Genau das sieht die ÖVP aber anders. Für Außenminister Michael Spindelegger ist kein Kompromiss möglich, wenn eine der beiden Seiten mit einem vorgefertigten Modell in die Verhandlungen geht. Er betonte einmal mehr, dass die ÖVP für eine reformierte Wehrpflicht eintrete. Das bekräftigte auch Pröll: "Wir sind für eine reformierte Wehrpflicht, aber sie muss bleiben." Auch der Zivildienst solle erhalten bleiben. Pröll hofft zwar auf eine Einigung mit der SPÖ. Wenn diese aber nicht zustande kommt, werde man das Volk befragen. 

"Gemeinsames Modell oder eine Volksbefragung"

Bundeskanzler Werner Faymann (SPÖ) sah die am Dienstag beschlossene Einigung auf eine Sicherheitsdoktrin als Ausgangspunkt für eine "konstruktive Diskussion" über die Zukunft des Bundesheeres. Am Ende der Verhandlungen der Bundesregierung würden zwei Möglichkeiten stehen, bekräftigte er am Dienstag nach dem Ministerrat: "Ein gemeinsames Modell oder eine Volksbefragung."

Dass sich SPÖ und ÖVP in der Debatte um die Wehrpflicht mit völlig konträren Positionen gegenüberstehen, kommentierte Faymann nicht. Vielmehr unterstrich er einmal mehr, dass die Koalition die neue Sicherheitsdoktrin gemeinsam vorgelegt und überdies den Zeitplan "zur Gänze eingehalten" habe. Deshalb verlieh der Kanzler seiner Hoffnung Ausdruck, dass die weitere Bundesheer-Debatte, die ja in den vergangenen Monaten durchaus für koalitionäre Spannungen gesorgt hatte, konstruktiv weitergeführt werden könne.
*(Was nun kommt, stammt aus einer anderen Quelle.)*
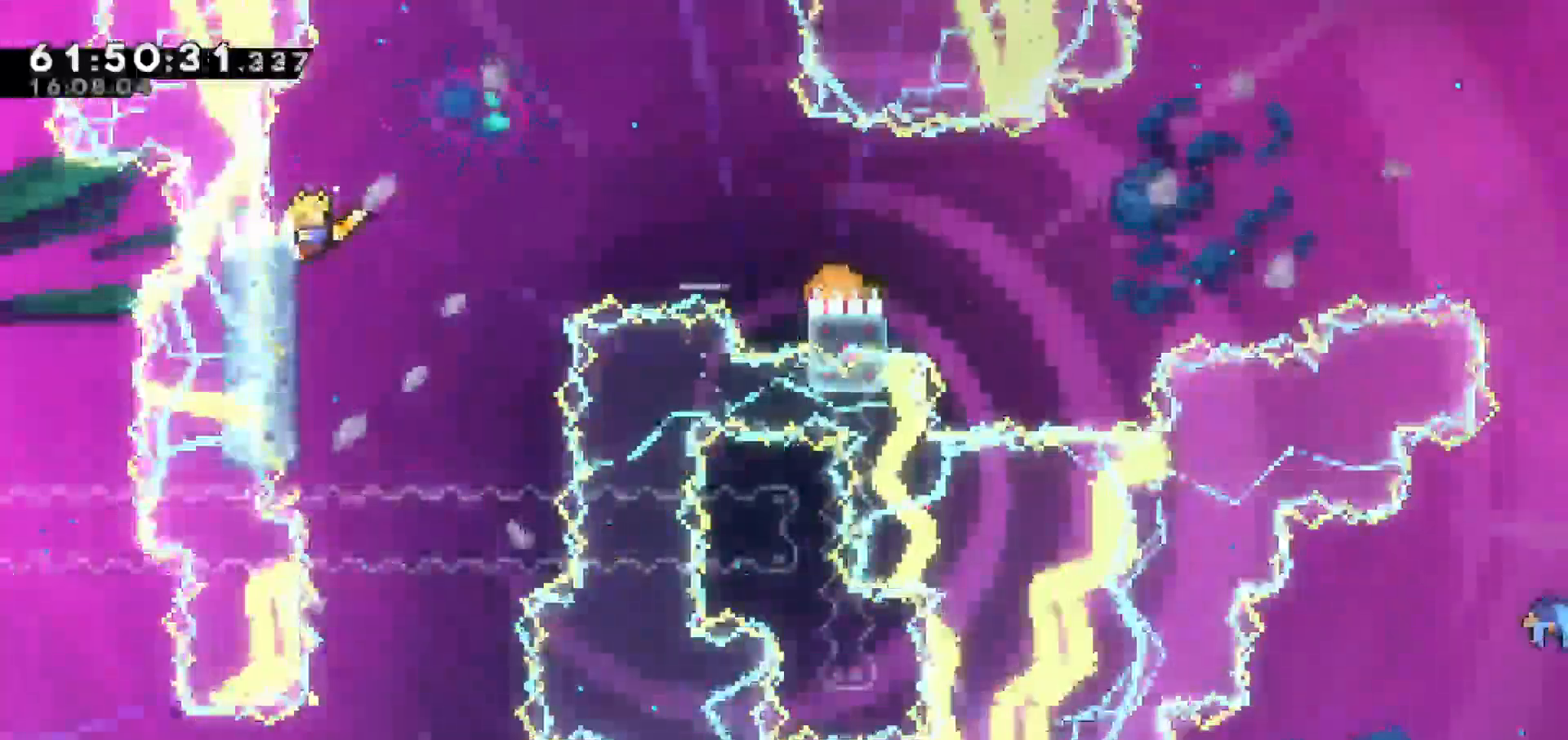
{"keys": ["jump", "right"], "events": [[150, "jump", "down"], [200, "grab", "up"]]}
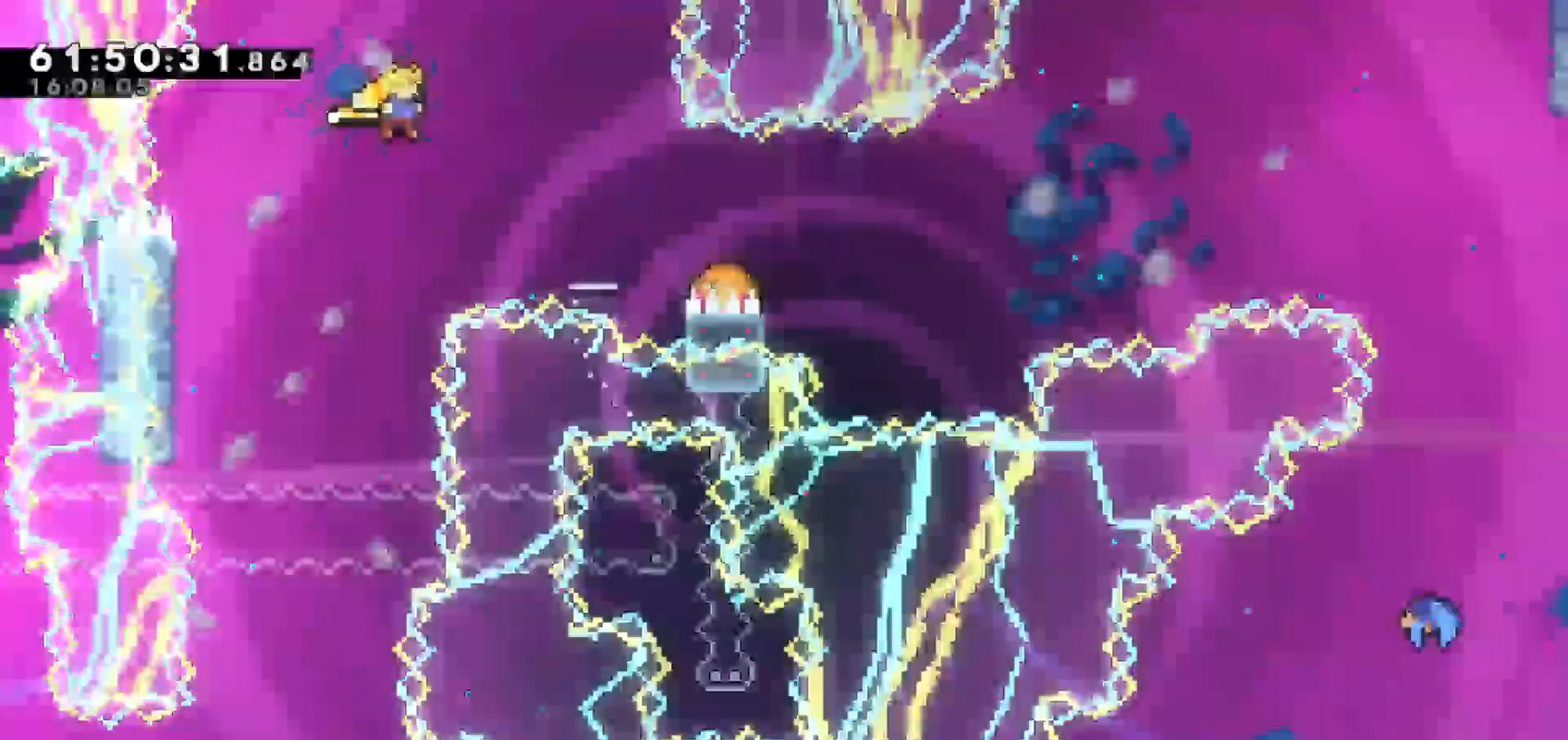
{"keys": ["right"], "events": [[67, "jump", "up"], [117, "dash", "down"], [300, "dash", "up"]]}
Chefsache werden soll die Wehrpflichtdebatte offenbar vorerst nicht: Zuständig für die weitere Umsetzung der Doktrin und in Folge für die Erörterung von Bundesheer-Modellen seien weiterhin Außenminister Michael Spindelegger (ÖVP), Verteidigungsminister Norbert Darabos (SPÖ) sowie die Regierungskoordinatoren Maria Fekter (ÖVP) und Josef Ostermayer (SPÖ), hielt Faymann fest. (APA)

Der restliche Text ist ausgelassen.